EXERCISE AIM — Please copy every line of the records below that holds the word "pixels".

SOURCE DATA —
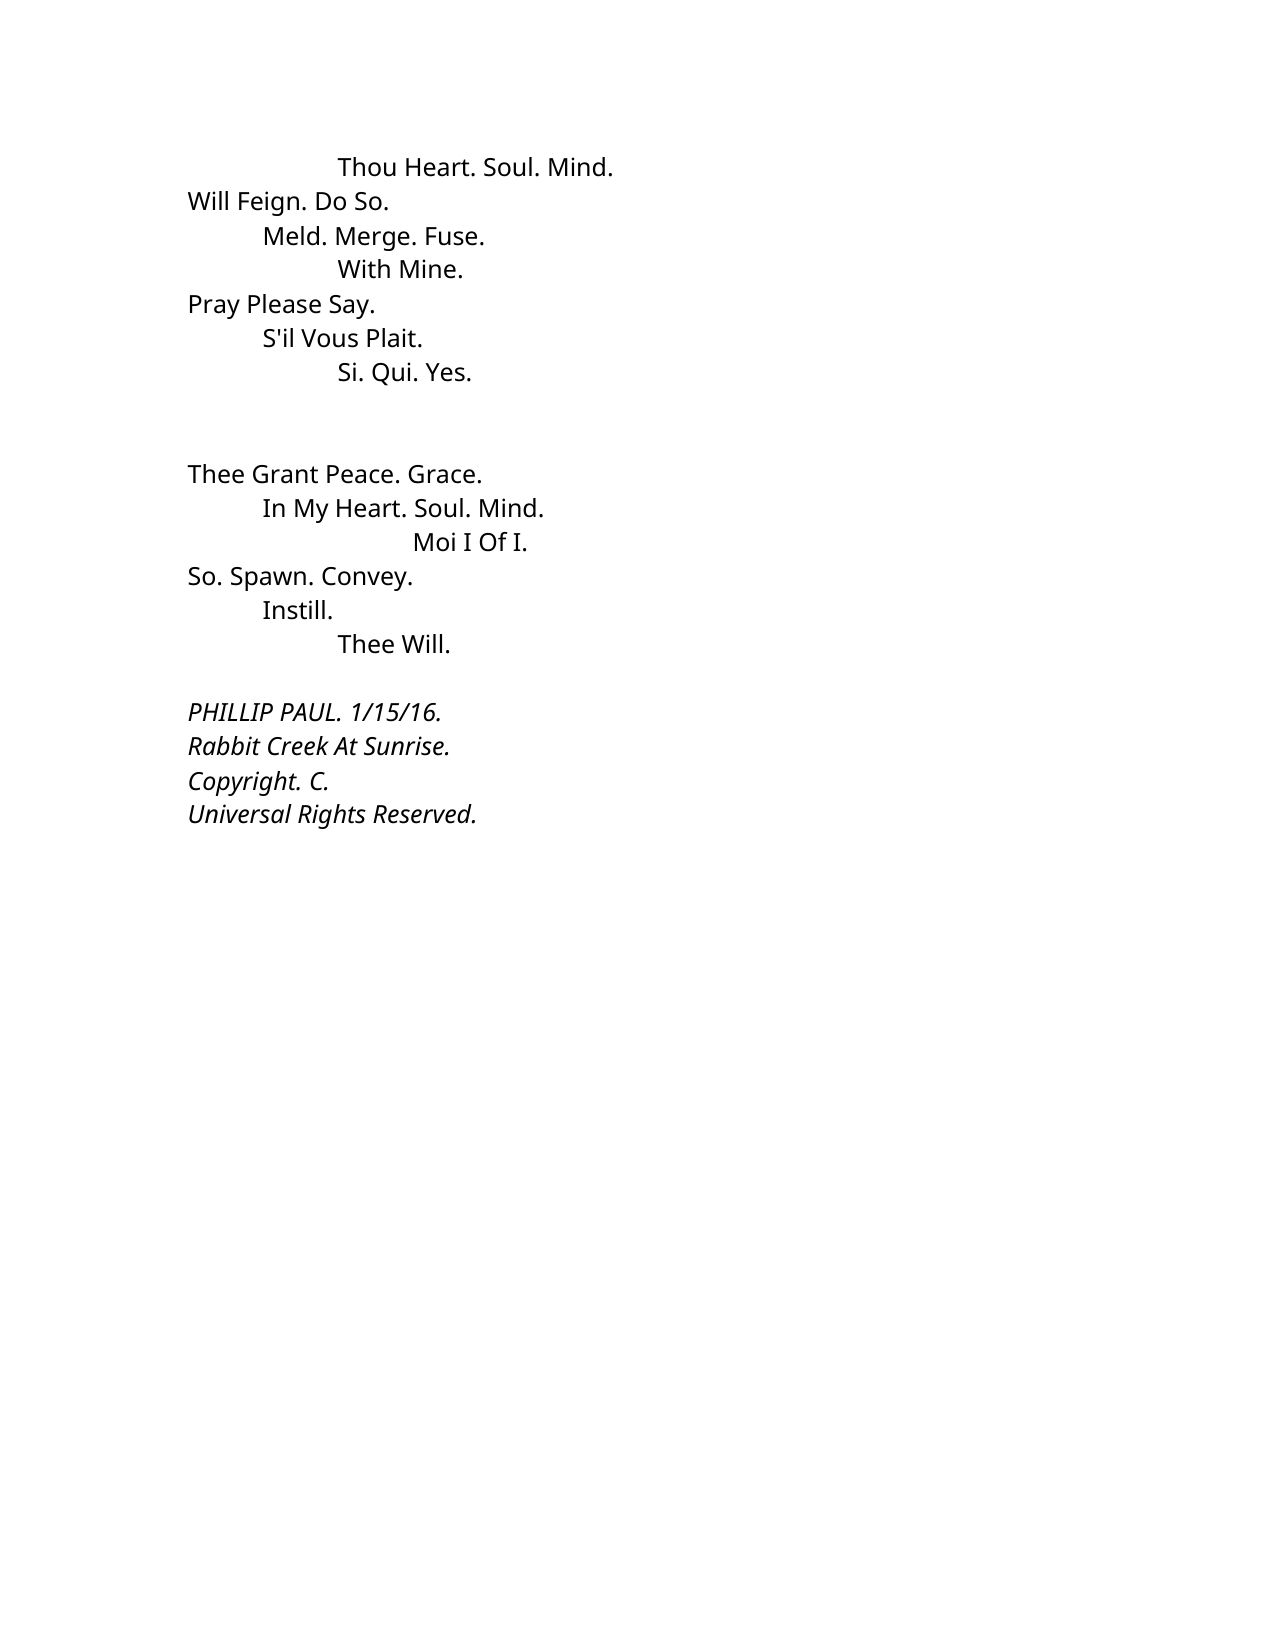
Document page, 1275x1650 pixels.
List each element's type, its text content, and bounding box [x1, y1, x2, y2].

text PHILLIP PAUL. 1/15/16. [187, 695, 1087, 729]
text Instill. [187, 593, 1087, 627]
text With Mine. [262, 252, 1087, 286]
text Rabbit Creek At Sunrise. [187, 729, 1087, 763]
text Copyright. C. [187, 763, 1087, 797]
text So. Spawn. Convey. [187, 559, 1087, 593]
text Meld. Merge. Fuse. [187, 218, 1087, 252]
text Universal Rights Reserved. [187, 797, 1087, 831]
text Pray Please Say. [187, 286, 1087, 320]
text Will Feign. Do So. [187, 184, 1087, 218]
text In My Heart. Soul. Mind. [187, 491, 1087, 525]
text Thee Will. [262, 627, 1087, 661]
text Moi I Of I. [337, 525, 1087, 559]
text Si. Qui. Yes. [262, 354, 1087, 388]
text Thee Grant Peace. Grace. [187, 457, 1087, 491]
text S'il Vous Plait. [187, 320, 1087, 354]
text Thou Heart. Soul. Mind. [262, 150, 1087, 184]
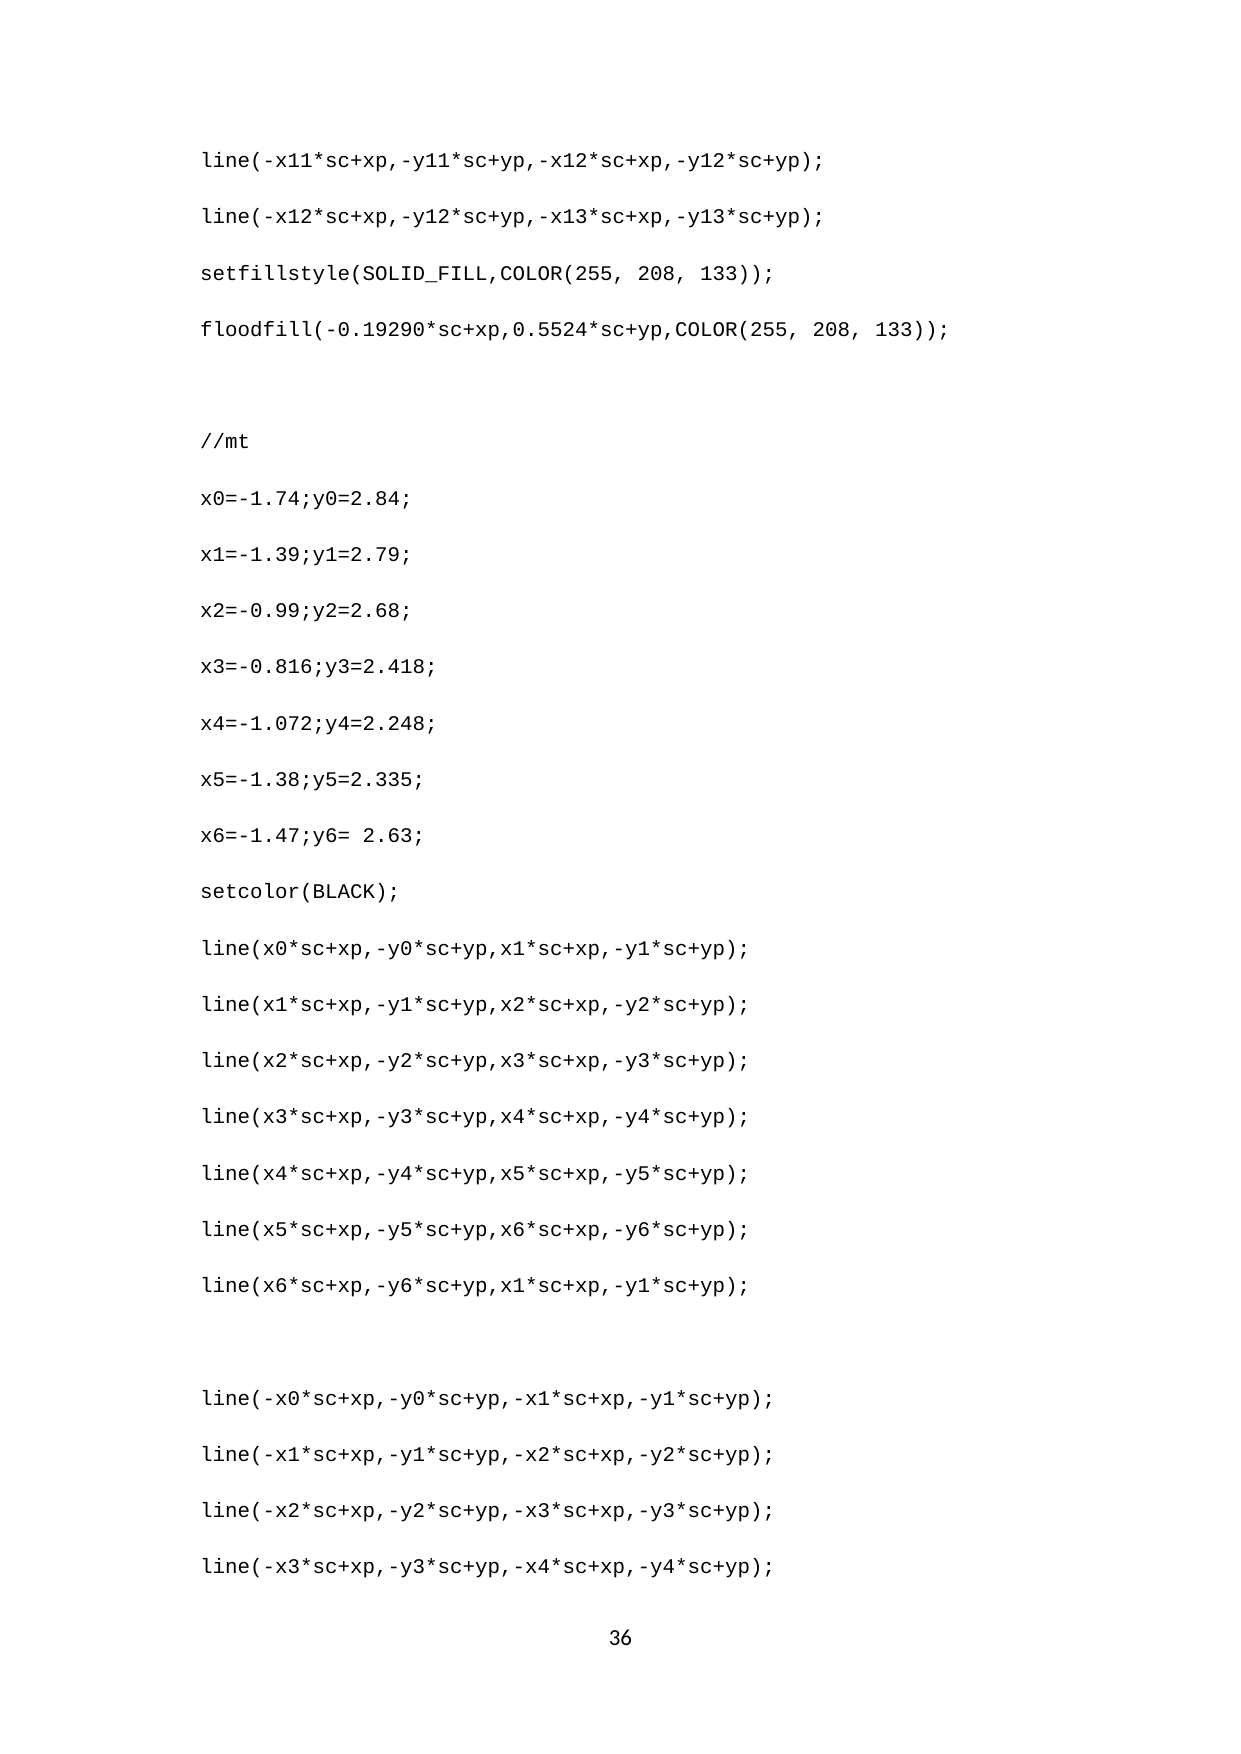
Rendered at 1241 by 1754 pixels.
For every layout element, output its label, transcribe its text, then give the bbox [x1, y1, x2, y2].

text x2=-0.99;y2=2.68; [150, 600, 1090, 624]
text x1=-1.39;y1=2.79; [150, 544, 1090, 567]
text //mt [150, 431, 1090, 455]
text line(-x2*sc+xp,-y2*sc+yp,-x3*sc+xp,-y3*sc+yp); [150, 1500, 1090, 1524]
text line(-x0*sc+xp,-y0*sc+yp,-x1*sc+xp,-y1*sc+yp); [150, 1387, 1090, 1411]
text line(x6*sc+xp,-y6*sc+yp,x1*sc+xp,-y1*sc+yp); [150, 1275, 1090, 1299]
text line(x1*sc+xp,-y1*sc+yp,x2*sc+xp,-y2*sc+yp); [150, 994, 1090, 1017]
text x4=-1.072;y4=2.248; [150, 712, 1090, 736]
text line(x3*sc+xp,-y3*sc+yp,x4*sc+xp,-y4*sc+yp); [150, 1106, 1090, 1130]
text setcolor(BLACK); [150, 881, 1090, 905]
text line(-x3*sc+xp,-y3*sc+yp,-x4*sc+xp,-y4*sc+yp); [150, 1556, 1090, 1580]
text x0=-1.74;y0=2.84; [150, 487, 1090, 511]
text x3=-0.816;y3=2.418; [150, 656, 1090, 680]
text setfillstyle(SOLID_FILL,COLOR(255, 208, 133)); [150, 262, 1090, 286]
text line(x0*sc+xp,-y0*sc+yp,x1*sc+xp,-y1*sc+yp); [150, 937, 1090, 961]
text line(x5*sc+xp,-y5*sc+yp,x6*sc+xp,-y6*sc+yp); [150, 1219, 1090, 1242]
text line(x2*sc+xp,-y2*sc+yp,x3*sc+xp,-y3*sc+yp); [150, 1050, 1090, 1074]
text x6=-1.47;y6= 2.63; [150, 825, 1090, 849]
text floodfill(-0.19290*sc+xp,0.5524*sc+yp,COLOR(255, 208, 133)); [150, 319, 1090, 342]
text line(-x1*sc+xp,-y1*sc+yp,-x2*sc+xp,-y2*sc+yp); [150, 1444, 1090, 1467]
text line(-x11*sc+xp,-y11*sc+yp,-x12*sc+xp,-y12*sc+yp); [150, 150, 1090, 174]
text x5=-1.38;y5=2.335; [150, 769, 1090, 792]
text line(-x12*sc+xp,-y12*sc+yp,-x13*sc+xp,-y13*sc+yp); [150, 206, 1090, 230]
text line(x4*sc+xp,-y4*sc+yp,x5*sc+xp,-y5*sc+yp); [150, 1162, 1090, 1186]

OUTPUT OF THE EXERCISE —
Document page, 1275x1650 pixels.
Rendered at 1241 by 1754 pixels.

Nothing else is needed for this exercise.